Dante ( 1261-1321) fez uma epopéia cristã – A Divina Comédia – visitando o Inferno, o Purgatório e o Céu (Paraíso), reforçando a mística em torno dos três cenários para a vida e a morte dos seres humanos. E refez, na Torre da Fome, o drama de Ugolino, que preso na torre roeu o crânio do seu algoz Ubaldini, como uma vingança. Mais do que as impossibilidades do amor com Beatriz, que lhe serviu de guia, Dante mostrou-se cético nos embates do bem e do mal.
Com Ésquilo e com Dante, Santo Souza ilustra sua poesia, a um tempo órfica, a um tempo trágica, configurando as nuances de várias tragédias, como uma citação epigráfica, incidental, mas com força de referencia, abrindo o texto à compreensão dos leitores, certamente tomados de surpresa com “o riso, o choro, a indiferença de Deus”, “o canto de agonia do mar” morrendo em suas mãos, a decomposição dos elementos, a desconstrução da história.
Santo Souza jamais conformou-se com a perda da imortalidade, da infinitude do ser, com a morte (e com todas as formas de mortes em vida) e sempre intenta arquitetar, com seus sortilégios, as tormentas, “furações”, “terremotos de águas”, tornando mais difusa a trilha dos caminhantes da história. Com ele a poesia adquire uma elegância sem precedentes na língua portuguesa, e dá ao Brasil um sotaque diferenciado, com o qual resmunga sua dor de solidão, chora seu pranto, mas vinga-se com a visão apocalíptica do futuro.
Sergipe, sempre pátria de filósofos, tem em Santo Souza um eremita perdido dos tempos mais distantes do mundo mítico, escrevendo sob o firme desenho de sua presença, na posição astrológica que, um dia, Justiniano de Melo e Silva fixou como uma das portas do inferno, não no sentido da casa do mal, mas como confluência de onde sairiam as mais definitivas revelações sobre a vida humana na terra. Nova luz sobre o passado (Rio de Janeiro: Imprensa Nacional, 1906) é um livro instigante, um apanhado de mitos, lendas, fragmentos lingüísticos, e tantos outros cacos que ficaram como sobreviventes, como enigmas, a desafiar como a esfinge, quem ousasse revelar a verdade, como o fez Édipo, de Laio e Jocasta, diante da porta de Tebas.
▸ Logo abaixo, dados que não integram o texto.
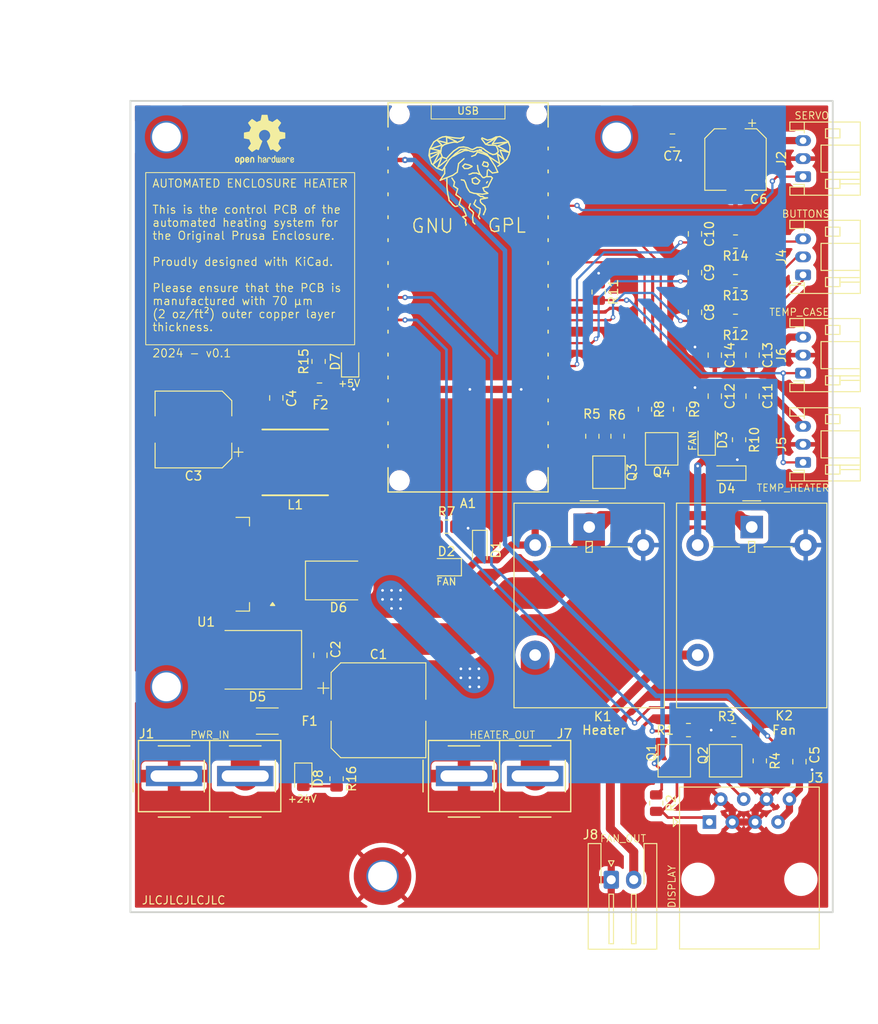
<source format=kicad_pcb>
(kicad_pcb
	(version 20240108)
	(generator "pcbnew")
	(generator_version "8.0")
	(general
		(thickness 1.6)
		(legacy_teardrops no)
	)
	(paper "A4")
	(layers
		(0 "F.Cu" signal)
		(31 "B.Cu" signal)
		(32 "B.Adhes" user "B.Adhesive")
		(33 "F.Adhes" user "F.Adhesive")
		(34 "B.Paste" user)
		(35 "F.Paste" user)
		(36 "B.SilkS" user "B.Silkscreen")
		(37 "F.SilkS" user "F.Silkscreen")
		(38 "B.Mask" user)
		(39 "F.Mask" user)
		(40 "Dwgs.User" user "User.Drawings")
		(41 "Cmts.User" user "User.Comments")
		(42 "Eco1.User" user "User.Eco1")
		(43 "Eco2.User" user "User.Eco2")
		(44 "Edge.Cuts" user)
		(45 "Margin" user)
		(46 "B.CrtYd" user "B.Courtyard")
		(47 "F.CrtYd" user "F.Courtyard")
		(48 "B.Fab" user)
		(49 "F.Fab" user)
		(50 "User.1" user)
		(51 "User.2" user)
		(52 "User.3" user)
		(53 "User.4" user)
		(54 "User.5" user)
		(55 "User.6" user)
		(56 "User.7" user)
		(57 "User.8" user)
		(58 "User.9" user)
	)
	(setup
		(stackup
			(layer "F.SilkS"
				(type "Top Silk Screen")
			)
			(layer "F.Paste"
				(type "Top Solder Paste")
			)
			(layer "F.Mask"
				(type "Top Solder Mask")
				(thickness 0.01)
			)
			(layer "F.Cu"
				(type "copper")
				(thickness 0.07)
			)
			(layer "dielectric 1"
				(type "core")
				(thickness 1.44)
				(material "FR4")
				(epsilon_r 4.5)
				(loss_tangent 0.02)
			)
			(layer "B.Cu"
				(type "copper")
				(thickness 0.07)
			)
			(layer "B.Mask"
				(type "Bottom Solder Mask")
				(thickness 0.01)
			)
			(layer "B.Paste"
				(type "Bottom Solder Paste")
			)
			(layer "B.SilkS"
				(type "Bottom Silk Screen")
			)
			(copper_finish "None")
			(dielectric_constraints no)
		)
		(pad_to_mask_clearance 0)
		(allow_soldermask_bridges_in_footprints no)
		(pcbplotparams
			(layerselection 0x00010fc_ffffffff)
			(plot_on_all_layers_selection 0x0000000_00000000)
			(disableapertmacros no)
			(usegerberextensions no)
			(usegerberattributes yes)
			(usegerberadvancedattributes yes)
			(creategerberjobfile yes)
			(dashed_line_dash_ratio 12.000000)
			(dashed_line_gap_ratio 3.000000)
			(svgprecision 4)
			(plotframeref no)
			(viasonmask no)
			(mode 1)
			(useauxorigin no)
			(hpglpennumber 1)
			(hpglpenspeed 20)
			(hpglpendiameter 15.000000)
			(pdf_front_fp_property_popups yes)
			(pdf_back_fp_property_popups yes)
			(dxfpolygonmode yes)
			(dxfimperialunits yes)
			(dxfusepcbnewfont yes)
			(psnegative no)
			(psa4output no)
			(plotreference yes)
			(plotvalue yes)
			(plotfptext yes)
			(plotinvisibletext no)
			(sketchpadsonfab no)
			(subtractmaskfromsilk no)
			(outputformat 1)
			(mirror no)
			(drillshape 0)
			(scaleselection 1)
			(outputdirectory "production/manual/")
		)
	)
	(net 0 "")
	(net 1 "/BUTTON_SELECT_GPIO")
	(net 2 "/TEMP_GPIO")
	(net 3 "+3.3V")
	(net 4 "GND")
	(net 5 "/HEATER_GPIO")
	(net 6 "/DISPLAY_SDA_GPIO")
	(net 7 "/BUTTON_DOWN_GPIO")
	(net 8 "/FAN_GPIO")
	(net 9 "/BUTTON_UP_GPIO")
	(net 10 "/DISPLAY_SCL_GPIO")
	(net 11 "/SERVO_GPIO")
	(net 12 "+5V")
	(net 13 "+24V")
	(net 14 "/+5V_LM2596_FEEDBACK")
	(net 15 "/HEATER_RELAY_COIL")
	(net 16 "Net-(D2-A)")
	(net 17 "Net-(D3-A)")
	(net 18 "/FAN_RELAY_COIL")
	(net 19 "/+5V_LM2596_OUT")
	(net 20 "/PWR_IN")
	(net 21 "/DISPLAY_SCL_OUT")
	(net 22 "/DISPLAY_SDA_OUT")
	(net 23 "/BUTTON_SELECT_OUT")
	(net 24 "/BUTTON_UP_OUT")
	(net 25 "/BUTTON_DOWN_OUT")
	(net 26 "/HEATER_OUT")
	(net 27 "/FAN_OUT")
	(net 28 "Net-(Q3-G)")
	(net 29 "Net-(Q4-G)")
	(net 30 "unconnected-(A1-D11_MOSI-PadD11)")
	(net 31 "unconnected-(A1-RESET-PadRST1)")
	(net 32 "unconnected-(A1-D0{slash}RX-PadD0)")
	(net 33 "unconnected-(A1-D12_MISO-PadD12)")
	(net 34 "unconnected-(A1-PadA6)")
	(net 35 "unconnected-(A1-PadA2)")
	(net 36 "unconnected-(A1-PadA0)")
	(net 37 "unconnected-(A1-PadA1)")
	(net 38 "unconnected-(A1-PadD8)")
	(net 39 "unconnected-(A1-PadAREF)")
	(net 40 "unconnected-(A1-RESET-PadRST2)")
	(net 41 "unconnected-(A1-PadVIN)")
	(net 42 "unconnected-(A1-PadA7)")
	(net 43 "unconnected-(A1-PadD10)")
	(net 44 "unconnected-(A1-PadA3)")
	(net 45 "unconnected-(A1-D1{slash}TX-PadD1)")
	(net 46 "unconnected-(A1-D13_SCK-PadD13)")
	(net 47 "Net-(D7-A)")
	(net 48 "Net-(D8-A)")
	(footprint "LED_SMD:LED_0805_2012Metric" (layer "F.Cu") (at 195.4 122.5375 -90))
	(footprint "MountingHole:MountingHole_3.2mm_M3_Pad_TopOnly" (layer "F.Cu") (at 180.2 51.4 180))
	(footprint "Resistor_SMD:R_0805_2012Metric" (layer "F.Cu") (at 227.5 84.6 90))
	(footprint "Connector_RJ:RJ45_Amphenol_54602-x08_Horizontal" (layer "F.Cu") (at 240.5 127.4))
	(footprint "LED_SMD:LED_0805_2012Metric" (layer "F.Cu") (at 211.275 99.1275 180))
	(footprint "Connector_JST:JST_PH_S3B-PH-K_1x03_P2.00mm_Horizontal" (layer "F.Cu") (at 250.9 87.5 90))
	(footprint "Capacitor_SMD:C_0805_2012Metric" (layer "F.Cu") (at 241.1 75.6 -90))
	(footprint "Symbol:Symbol_GNU-Logo_SilkscreenTop" (layer "F.Cu") (at 214.1 55.1))
	(footprint "Connector_JST:JST_PH_S3B-PH-K_1x03_P2.00mm_Horizontal" (layer "F.Cu") (at 250.9 55.8 90))
	(footprint "PCM_Package_TO_SOT_SMD_AKL:SOT-23" (layer "F.Cu") (at 229.35 88.5875 -90))
	(footprint "Resistor_SMD:R_0805_2012Metric" (layer "F.Cu") (at 199.1 122.6 -90))
	(footprint "Resistor_SMD:R_0805_2012Metric" (layer "F.Cu") (at 230.3 84.6 -90))
	(footprint "Diode_SMD:D_MicroSMP_AK" (layer "F.Cu") (at 215 97.18 -90))
	(footprint "Resistor_SMD:R_0805_2012Metric" (layer "F.Cu") (at 211.3125 94.6275 180))
	(footprint "Capacitor_SMD:CP_Elec_6.3x5.9" (layer "F.Cu") (at 243.4 53.9 -90))
	(footprint "Library:Anderson_PowerPole_25A_Right_Angle_Pair" (layer "F.Cu") (at 217.2 122.3))
	(footprint "Resistor_SMD:R_0805_2012Metric" (layer "F.Cu") (at 243.4 63))
	(footprint "Capacitor_SMD:C_0805_2012Metric" (layer "F.Cu") (at 238.9 70.85 90))
	(footprint "Capacitor_SMD:C_0805_2012Metric" (layer "F.Cu") (at 241.1 80.15 -90))
	(footprint "Diode_SMD:D_SMC" (layer "F.Cu") (at 190.3 109.4 180))
	(footprint "Resistor_SMD:R_0805_2012Metric" (layer "F.Cu") (at 246.1 120.6125 90))
	(footprint "Capacitor_SMD:C_0805_2012Metric" (layer "F.Cu") (at 192.4 80.35 -90))
	(footprint "PCM_Package_TO_SOT_SMD_AKL:SOT-23" (layer "F.Cu") (at 236.6 120.6 90))
	(footprint "Connector_JST:JST_XH_S2B-XH-A-1_1x02_P2.50mm_Horizontal" (layer "F.Cu") (at 229.6 133.8))
	(footprint "Library:Relay_SPST_NO_Omron-G5LE-1A" (layer "F.Cu") (at 245.2 94.6725))
	(footprint "MountingHole:MountingHole_3.2mm_M3_Pad_TopOnly" (layer "F.Cu") (at 204.2 133.4))
	(footprint "Library:Anderson_PowerPole_25A_Right_Angle_Pair" (layer "F.Cu") (at 185 122.3))
	(footprint "Resistor_SMD:R_0805_2012Metric" (layer "F.Cu") (at 243.2 117.2))
	(footprint "Resistor_SMD:R_0805_2012Metric"
		(layer "F.Cu")
		(uuid "7d5d37ff-c646-4711-9950-cdd2e13841c6")
		(at 238.175 117.2 180)
		(descr "Resistor SMD 0805 (2012 Metric), square (rectangular) end terminal, IPC_7351 nominal, (Body size source: IPC-SM-782 page 72, https://www.pcb-3d.com/wordpress/wp-content/uploads/ipc-sm-782a_amendment_1_and_2.pdf), generated with kicad-footprint-generator")
		(tags "resistor")
		(property "Reference" "R1"
			(at 2.5875 0 180)
			(layer "F.SilkS")
			(uuid "e5bae543-8cb4-448a-990b-f82a09d172f9")
			(effects
				(font
					(size 1 1)
					(thickness 0.15)
				)
			)
		)
		(property "Value" "10k"
			(at 0 1.65 180)
			(layer "F.Fab")
			(uuid "5017bdb4-df5e-4e57-ab8d-12b307140f71")
			(effects
				(font
					(size 1 1)
					(thickness 0.15)
				)
			)
		)
		(property "Footprint" "Resistor_SMD:R_0805_2012Metric"
			(at 0 0 180)
			(unlocked yes)
			(layer "F.Fab")
			(hide yes)
			(uuid "c6272214-b8e4-46bb-8fad-c26627573775")
			(effects
				(font
					(size 1.27 1.27)
				)
			)
		)
		(property "Datasheet" ""
			(at 0 0 180)
			(unlocked yes)
			(layer "F.Fab")
			(hide yes)
			(uuid "8d669027-450b-472d-ad42-1932e5601e28")
			(effects
				(font
					(size 1.27 1.27)
				)
			)
		)
		(property "Description" "Resistor"
			(at 0 0 180)
			(unlocked yes)
			(layer "F.Fab")
			(hide yes)
			(uuid "bd1fcb79-cd32-4f20-999f-7585ea7f3f30")
			(effects
				(font
					(size 1.27 1.27)
				)
			)
		)
		(property ki_fp_filters "R_*")
		(path "/5606cd39-54f8-431b-9b49-7896b552767c")
		(sheetname "Root")
		(sheetfile "automated-enclosure-heater-pcb.kicad_sch")
		(attr smd)
		(fp_line
			(start -0.227064 0.735)
			(end 0.227064 0.735)
			(stroke
				(width 0.12)
				(type solid)
			)
			(layer "F.SilkS")
			(uuid "8c2e3790-a3ed-4a2b-898d-f6d0fba203be")
		)
		(fp_line
			(start -0.227064 -0.735)
			(end 0.227064 -0.735)
			(stroke
				(width 0.12)
				(type solid)
			)
			(layer "F.SilkS")
			(uuid "f38997c3-03fd-4f19-b58a-2543d41fd78f")
		)
		(fp_line
			(star
... [626781 chars truncated]
</source>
Apesar de tratar de fatos e situações, deuses e personagens fossilizados pela pátina da história, Santo Souza escreve um poema novo, fundido na sua oficina de mago, como se continuasse a perseverar na busca da chave reveladora. Na forma, nada igual, que possa competir no torneio da linguagem, cuja textura toma o leitor por inteiro, no êxtase da consciência passionalizada pela adesão aos motes que dão consistência à poesia de Esquilo na tormenta, e desde antes, com Ode Órfica, Pentáculo do Medo, Âncoras de Argos, essencialmente contidos na Construção do Espanto.